How to Trade Contrarian Markets
This lesson focuses on trading techniques during periods when 1) the Spread is falling, and 2) both relative strength leaders and relative strength laggards are rising. Rising contrarian markets are nearly as prevalent as rising strength–following markets, but not, on average, as profitable. These markets are, in the main, more difficult to trade. During these periods, traders take profits in relative strength leaders and retreat to relative strength laggards. Strong stocks are sold, and weak stocks receive new support. As a result, the overall market is likely to be choppy, and durable trends in individual stocks are less likely to develop.
Here are the most important features of rising, contrarian markets:
Traders are risk averse. Traders’ preference for sold-out laggards demonstrates that confidence in the trend is weak, even though the broader market is rising.
Capital flows from strength toward weakness. Relatively strong issues are sold and capital is redirected to laggard “bargains”.
The weakest stocks and groups advance the most. On average, stocks which have a recent history of weakness advance more than stocks with a recent history of relative strength. Apart from that general observation, however, relative strength–or weakness–does not provide a reliable guide to those individual stocks most likely to do best.
These periods are often transitional. Bottoms are being made, or the broader market is consolidating, or the market may be in transition from bull to bear. Periods during which the Spread falls may set up either a new round of strength-following or a substantial correction. Review: Reading The Spread
Durable trends in individual stocks are the exception.

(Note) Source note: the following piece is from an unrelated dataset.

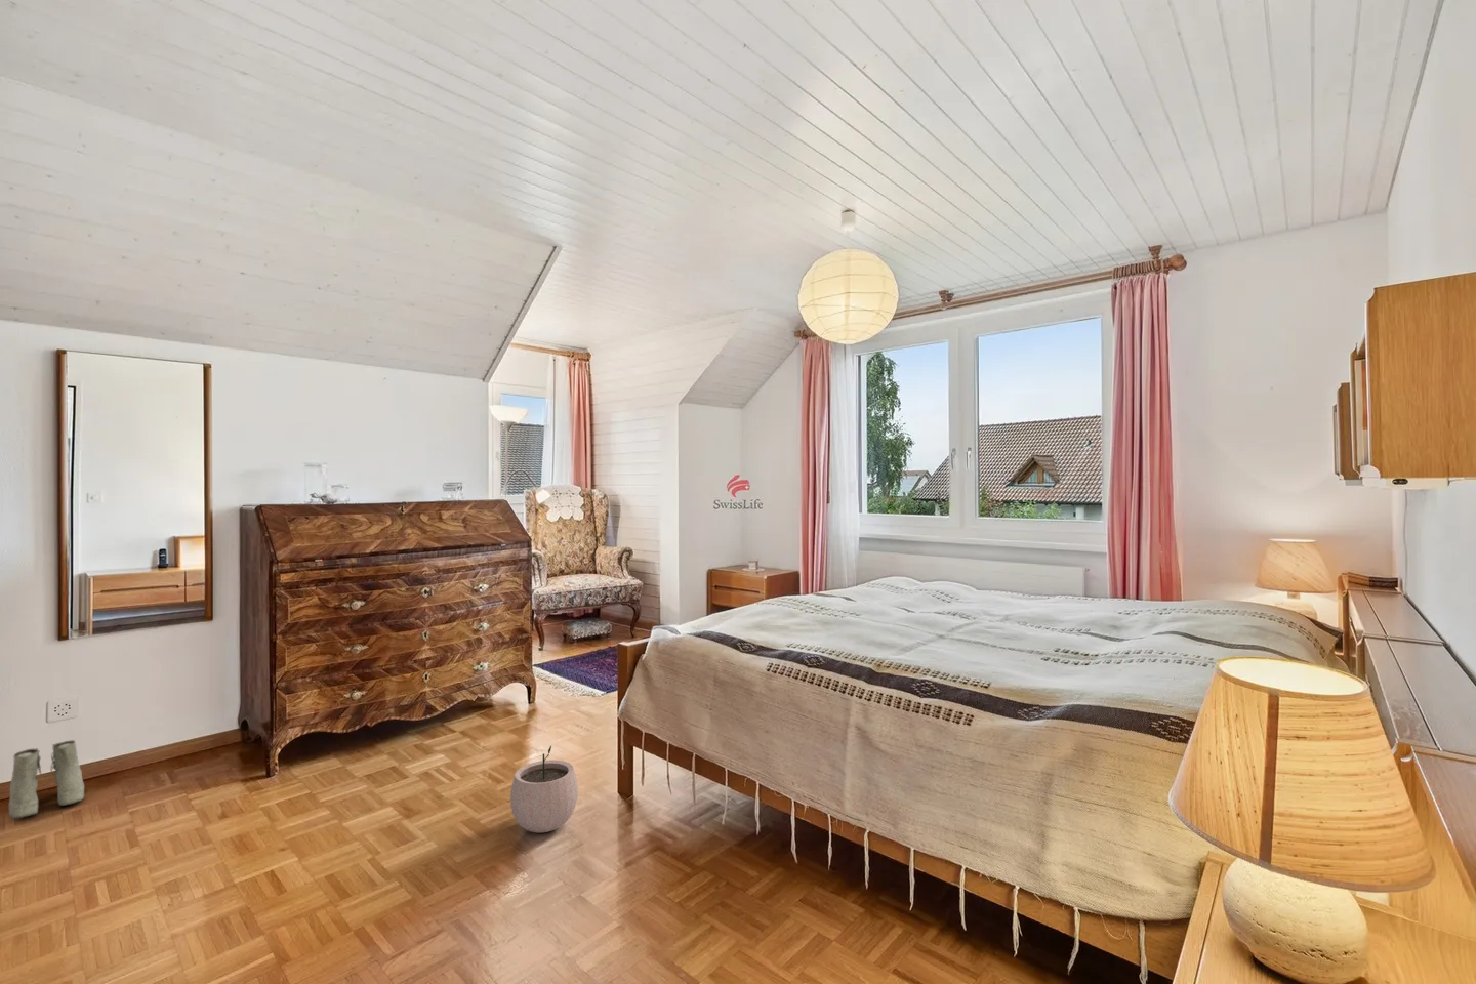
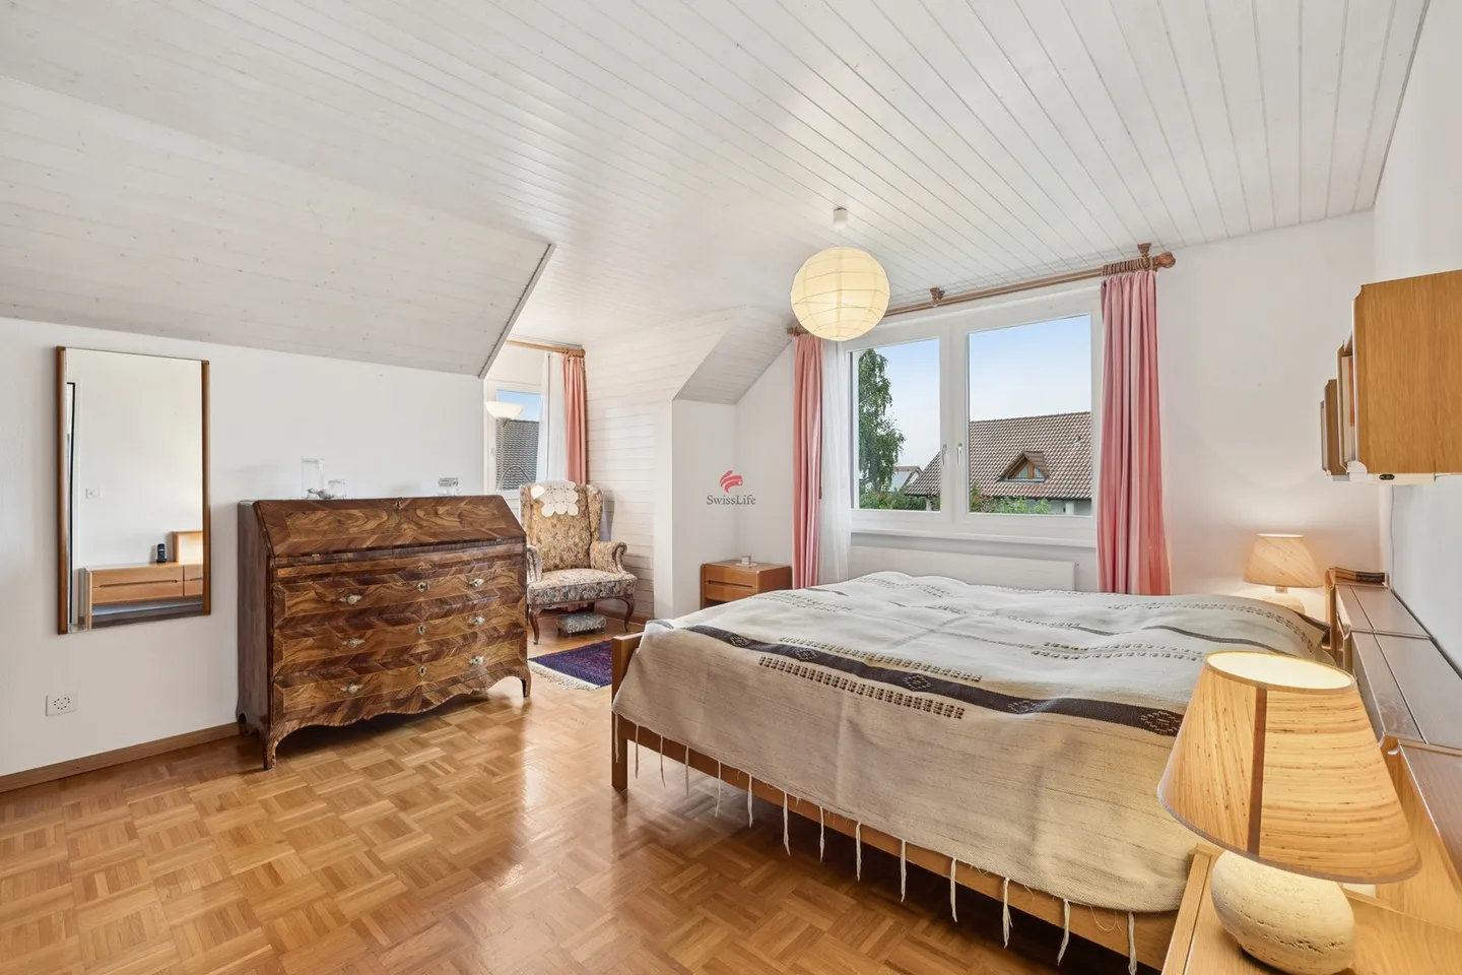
- boots [8,739,85,820]
- plant pot [510,746,579,834]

Characteristics of Winning Stocks
RS laggard, but with improving relative strength. Traders are picking up bargains, which means RS laggards are picking up new sponsorship. New capital flowing into such stocks will show up as improved relative strength. Look for laggards with Worm charts indicating simultaneous improvement of both offense and defense. Review the Worm chart of the Europe Group in The Worm.
Either a large base of accumulation or an extended period of consolidation under the stock. Laggard stocks which have been ignored during previous market advances may now begin to attract attention. These laggards will have built up long bases of accumulation.

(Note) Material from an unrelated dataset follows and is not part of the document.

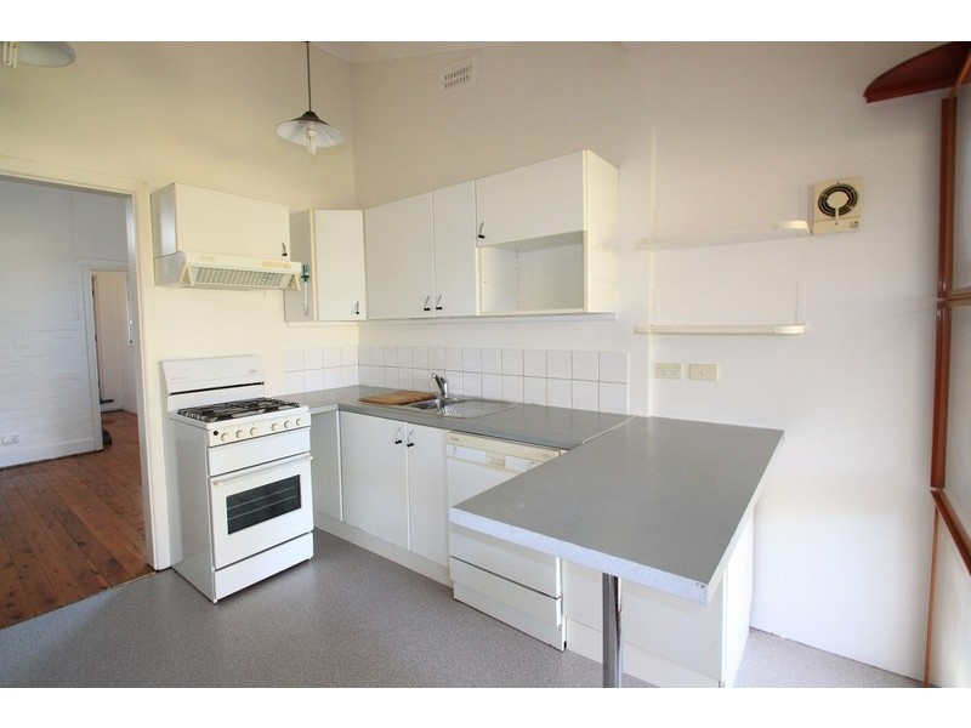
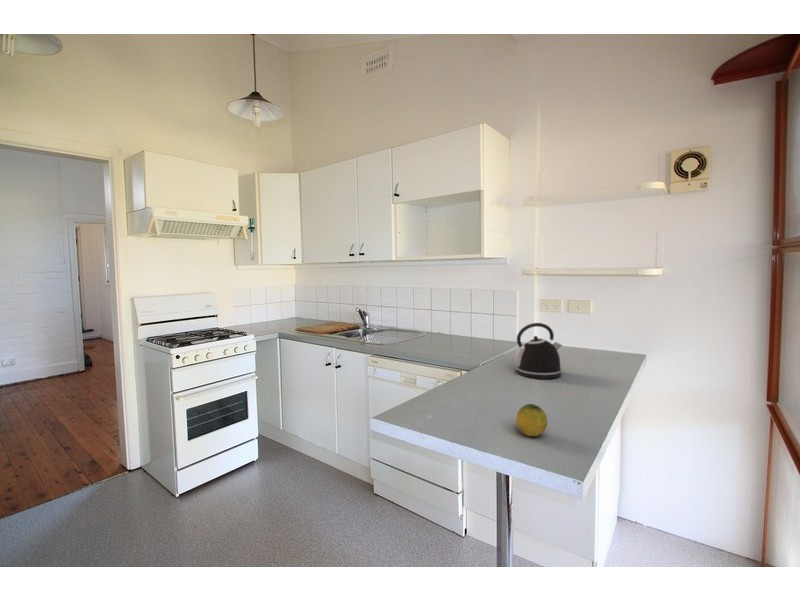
+ kettle [514,322,563,380]
+ fruit [515,403,548,437]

Oversold. Overbought/oversold indicators can be used effectively to filter candidates for purchase. Oversold stocks on or near solid support are the best candidates. However, do not remain in oversold stocks which continue to act sluggishly or which do not show improving relative strength.
An overbought indication is a signal to stop, look, and listen. If an advancing stock exhibits climactic action or high-low compression on increased volume, reduce your position. Contrarian markets are trading markets. Take profits.
Base Hits
Rising contrarian markets are a time for base hits and bunts. With few exceptions, stocks do not trend well, but trade in short bursts. Consider shortening your grip on the bat for quicker response. If you normally trade multi-day price swings, trade intraday. If you are a position trader, used to holding your position over multiple swings, consider trading each swing independently.
Reduce leverage. The odds of success are lessened by a falling Spread. Your ratio of losing to winning trades is almost certain to rise. Throttle back on trading size to reduce potential losses.
Since the profit potential of each trade is reduced during rising contrarian markets, it makes good sense to tighten up on loss control. Play strong defense. Review: How to Lose.